Disparue jeudi dernier à l’âge de 99 ans, l’artiste franco-hongroise Vera Molnár laisse derrière elle un héritage conséquent. Triste hasard du calendrier, elle fera l’objet en février prochain d’une exposition d’envergure au Centre Pompidou, Parler à l’œil.
Elle a vu naître l’art cybernétique, ancêtre de l’art numérique, et a contribué à le façonner. Née à Budapest en 1924, Vera Molnár s’installe à Paris en 1947, puisqu’il paraît que tout s’y passe. Largement inspirée par les lignes rigoureuses des géométriques Mondrian et Malevitch, ainsi que des membres de l’école du Bauhaus, elle cofonde en 1961 le Grav, un groupe de recherche d’art visuel qu’elle pilote aux côtés de François Morellet et Julio Le Parc, avec lesquels elle partage visiblement le goût des maths.

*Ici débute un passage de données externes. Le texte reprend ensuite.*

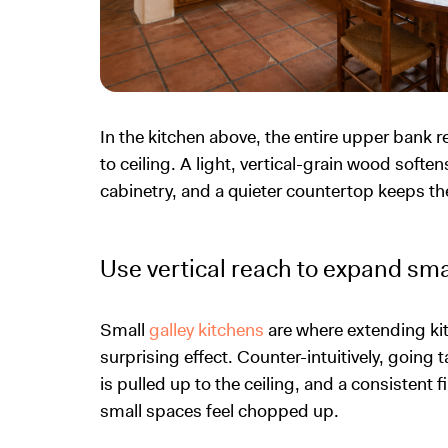
In the kitchen above, the entire upper bank 
to ceiling. A light, vertical-grain wood soften
cabinetry, and a quieter countertop keeps the
Use vertical reach to expand sma
Small
galley kitchens
are where extending kit
surprising effect. Counter-intuitively, going 
is pulled up to the ceiling, and a consistent 
small spaces feel chopped up.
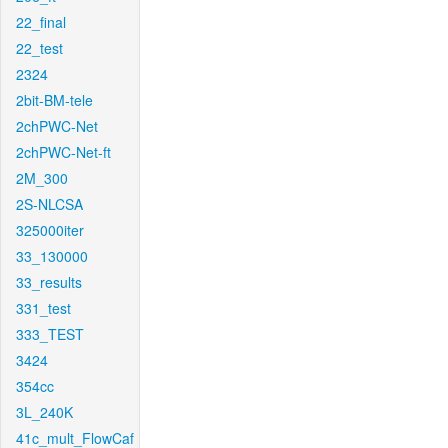
22_final
22_test
2324
2bit-BM-tele
2chPWC-Net
2chPWC-Net-ft
2M_300
2S-NLCSA
325000iter
33_130000
33_results
331_test
333_TEST
3424
354cc
3L_240K
41c_mult_FlowCaf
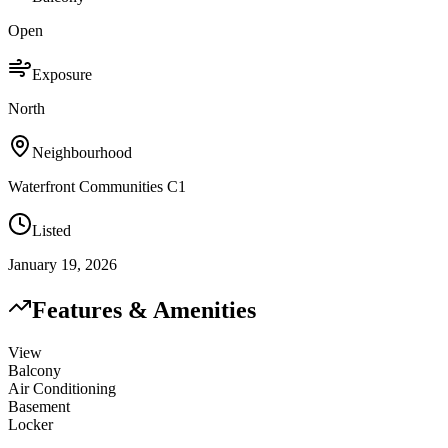
Open
Exposure
North
Neighbourhood
Waterfront Communities C1
Listed
January 19, 2026
Features & Amenities
View
Balcony
Air Conditioning
Basement
Locker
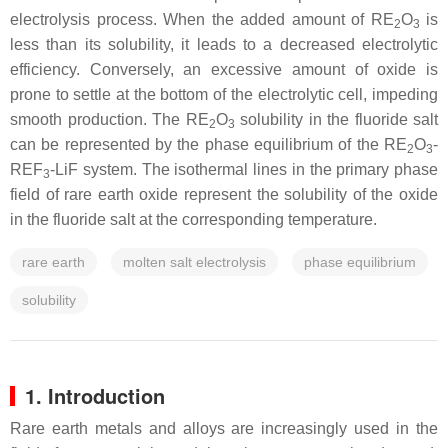
electrolysis process. When the added amount of RE
O
is
2
3
less than its solubility, it leads to a decreased electrolytic
efficiency. Conversely, an excessive amount of oxide is
prone to settle at the bottom of the electrolytic cell, impeding
smooth production. The RE
O
solubility in the fluoride salt
2
3
can be represented by the phase equilibrium of the RE
O
-
2
3
REF
-LiF system. The isothermal lines in the primary phase
3
field of rare earth oxide represent the solubility of the oxide
in the fluoride salt at the corresponding temperature.
rare earth
molten salt electrolysis
phase equilibrium
solubility
1. Introduction
Rare earth metals and alloys are increasingly used in the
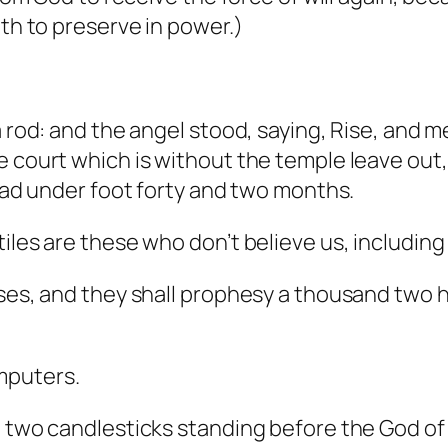
oth to preserve in power.)
a rod: and the angel stood, saying, Rise, and 
 court which is without the temple leave out, a
read under foot forty and two months.
iles are these who don’t believe us, includin
sses, and they shall prophesy a thousand two
mputers.
e two candlesticks standing before the God of 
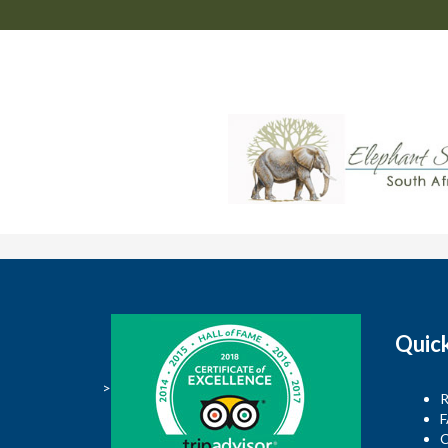
Quic
>
R
F
C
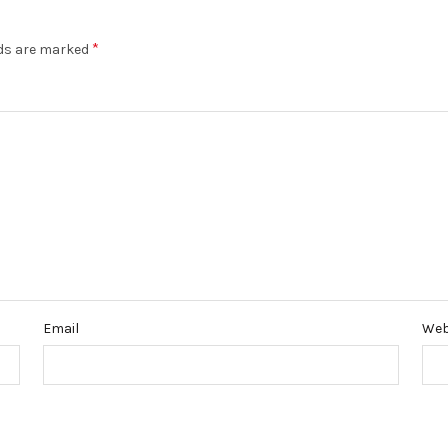
*
lds are marked
Email
Web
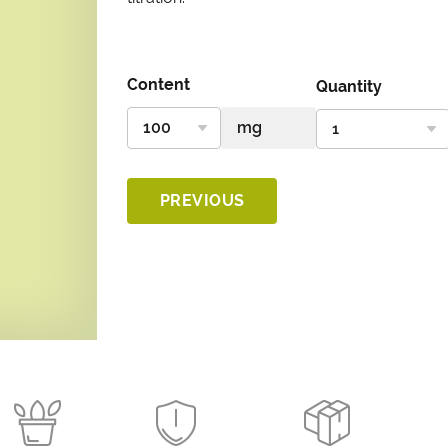
Content
Quantity
PREVIOUS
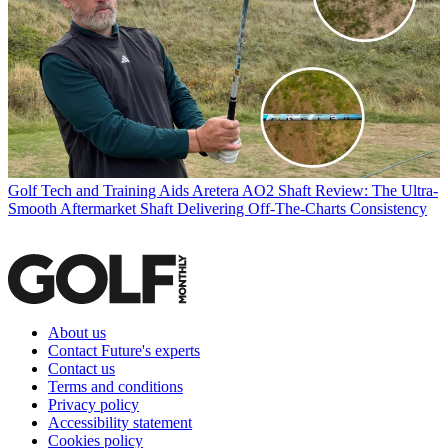
Golf Tech and Training Aids
Aretera AO2 Shaft Review: The Ultra-
Smooth Aftermarket Shaft Delivering Off-The-Charts Consistency
About us
Contact Future's experts
Contact us
Terms and conditions
Privacy policy
Accessibility statement
Cookies policy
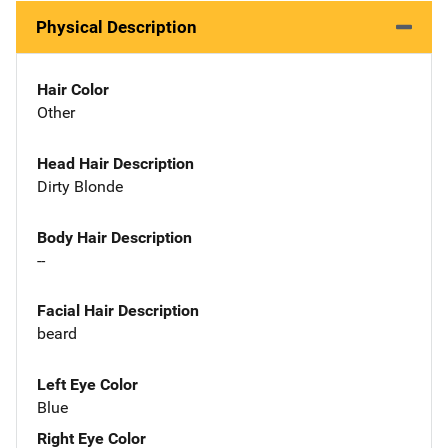
Physical Description
Hair Color
Other
Head Hair Description
Dirty Blonde
Body Hair Description
--
Facial Hair Description
beard
Left Eye Color
Blue
Right Eye Color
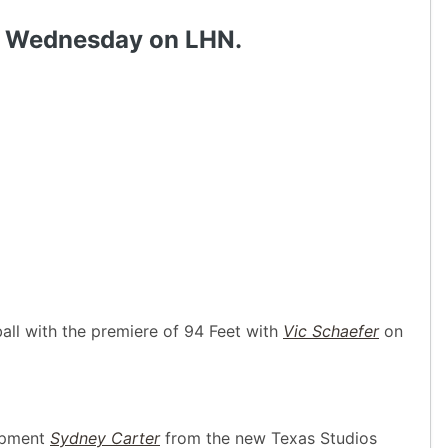
ch Wednesday on LHN.
ll with the premiere of 94 Feet with
Vic Schaefer
on
opment
Sydney Carter
from the new Texas Studios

Car oui, Vera Molnár et les mathématiques – plus précisément encore le codage -, c’est une grande histoire d’amour. Dès la fin des années 1950, elle intègre ainsi des programmes informatiques à sa pratique : « L’ordinateur, si merveilleux soit-il, n’est qu’un outil qui permet de libérer le peintre des pesanteurs d’un héritage artistique sclérosé », confiait-elle au sujet de son travail.
L’esprit pionnier
L’ordinateur est si caractéristique de son mode de production qu’elle lui donne un nom, « machine imaginaire ». Simple astuce marketing pour démarquer son travail de la concurrence ? Plutôt une déclaration d’amour profonde à cet outil : en 1968, Vera Molnár devient ainsi la première artiste française à produire des dessins numériques en utilisant un ordinateur relié à une table traçante, accédant au passage au statut de pionnière du codage informatique dans l’art.
Tout au long de sa carrière, l’artiste fait de l’ordinateur son outil de prédilection, servant la création et jamais l’inverse. Tout, chez elle, de ses lectures (Art et ordinateur d’Abraham Moles, par exemple) à ses envies créatives, trahit l’envie d’utiliser des outils informatiques moins dans l’idée de privilégier le beau et l’esthétique, que d’en questionner les fondements, ce qui leur permet d’exister et d’agir ainsi. Lorsqu’elle s’intéresse aux NFTs, par exemple, encouragée par une approche préfigurant l’art génératif, Vera Molnár porte moins d’intérêt au rendu final qu’au code qui se trouve derrière l’œuvre et qui permet de créer une itération imprimée ou vendue.
Si sa mort, survenue un mois avant son centième anniversaire, bouleverse inévitablement le monde de l’art, nul doute que ses œuvres, sa démarche et sa vision resteront dans toutes les mémoires.